The vast expenditures for the war in Ukraine have made social programs and anything but the most cut-rate public education untenable.
This is combined with the volatile situation Adams and the Democratic Party from Biden on down has created by its continuing policy of mass infection during the pandemic. Cases of COVID-19 are rising again in the city, particularly in the schools. In the last two months, at least three children in the city have died of COVID-19.
These conditions are common to workers around the United States and the world, and New York workers are increasingly becoming a part of the broad pattern of social dissent, especially as annual inflation has eaten into incomes. Part-time faculty at The New School University have been on strike for two weeks for better pay and benefits, and HarperCollins workers have been on strike since November 10 for a new contract. Workers at the Brooklyn Museum have also threatened to strike.
A global movement of educators that includes university workers in Britain, Ontario education workers and tens of thousands of graduate students at the University of California have so far run up against the obstacle of the trade unions but threaten to expand.
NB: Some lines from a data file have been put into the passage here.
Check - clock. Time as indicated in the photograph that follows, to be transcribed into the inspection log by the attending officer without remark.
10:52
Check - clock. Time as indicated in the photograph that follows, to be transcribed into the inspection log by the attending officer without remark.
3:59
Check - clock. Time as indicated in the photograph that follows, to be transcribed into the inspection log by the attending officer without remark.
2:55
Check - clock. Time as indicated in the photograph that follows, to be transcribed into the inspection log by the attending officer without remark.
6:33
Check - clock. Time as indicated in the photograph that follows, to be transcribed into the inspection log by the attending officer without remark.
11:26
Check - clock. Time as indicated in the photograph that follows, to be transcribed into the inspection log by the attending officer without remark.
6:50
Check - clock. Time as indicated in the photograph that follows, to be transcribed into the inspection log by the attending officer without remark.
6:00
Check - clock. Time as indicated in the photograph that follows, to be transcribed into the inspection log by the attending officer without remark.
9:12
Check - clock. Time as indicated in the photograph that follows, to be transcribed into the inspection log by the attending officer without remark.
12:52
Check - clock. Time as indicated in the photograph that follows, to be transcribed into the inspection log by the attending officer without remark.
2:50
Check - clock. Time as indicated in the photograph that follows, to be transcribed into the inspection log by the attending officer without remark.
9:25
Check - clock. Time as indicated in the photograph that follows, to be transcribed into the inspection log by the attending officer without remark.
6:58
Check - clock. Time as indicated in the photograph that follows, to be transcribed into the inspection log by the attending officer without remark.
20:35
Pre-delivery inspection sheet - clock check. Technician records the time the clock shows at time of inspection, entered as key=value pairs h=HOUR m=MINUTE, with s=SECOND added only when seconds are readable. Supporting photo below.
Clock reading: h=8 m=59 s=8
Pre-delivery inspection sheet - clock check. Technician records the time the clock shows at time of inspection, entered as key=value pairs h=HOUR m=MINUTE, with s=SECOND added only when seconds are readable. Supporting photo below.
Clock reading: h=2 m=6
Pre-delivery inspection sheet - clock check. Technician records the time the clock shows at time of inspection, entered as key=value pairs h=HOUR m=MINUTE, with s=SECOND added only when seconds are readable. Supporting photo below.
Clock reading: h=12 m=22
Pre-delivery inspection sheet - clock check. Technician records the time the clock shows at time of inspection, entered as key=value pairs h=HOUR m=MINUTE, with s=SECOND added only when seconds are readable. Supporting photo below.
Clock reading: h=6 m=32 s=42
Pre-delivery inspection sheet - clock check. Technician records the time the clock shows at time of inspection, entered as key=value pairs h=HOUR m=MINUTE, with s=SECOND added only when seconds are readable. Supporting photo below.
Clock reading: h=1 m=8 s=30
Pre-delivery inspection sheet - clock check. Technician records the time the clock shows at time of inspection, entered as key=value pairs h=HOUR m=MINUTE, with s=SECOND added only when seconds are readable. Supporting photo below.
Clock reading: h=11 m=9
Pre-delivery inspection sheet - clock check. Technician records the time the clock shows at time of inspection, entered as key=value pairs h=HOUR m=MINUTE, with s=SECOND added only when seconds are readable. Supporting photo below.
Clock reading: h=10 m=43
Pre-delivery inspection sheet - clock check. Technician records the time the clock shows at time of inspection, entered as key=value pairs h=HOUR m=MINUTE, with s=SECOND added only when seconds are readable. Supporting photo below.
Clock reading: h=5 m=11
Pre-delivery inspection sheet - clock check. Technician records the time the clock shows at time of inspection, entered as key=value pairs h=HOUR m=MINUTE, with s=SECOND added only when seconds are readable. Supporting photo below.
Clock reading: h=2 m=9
Invariably, they will spread to large sections of the working class in New York City. Already over 70,000 educators in the school system are working without a contract. This layer of workers has been battered by the Democrats’ COVID-19 policies and is prepared to fight.
The success of the Will Lehman campaign for the presidency in United Auto Workers Union (UAW), which won nearly 5 percent of the vote despite voter suppression by the union bureaucracy—much more in some New York City locals, including striking workers at The New School—is a harbinger of things to come.
The working class in the city must be prepared to fight the policies of the Adams administration first and foremost through a thoroughgoing break with the Democratic Party and by building rank-and-file and neighborhood committees that will defend the entire working class from assaults on democratic rights now being implemented by Adams as well as those being planned.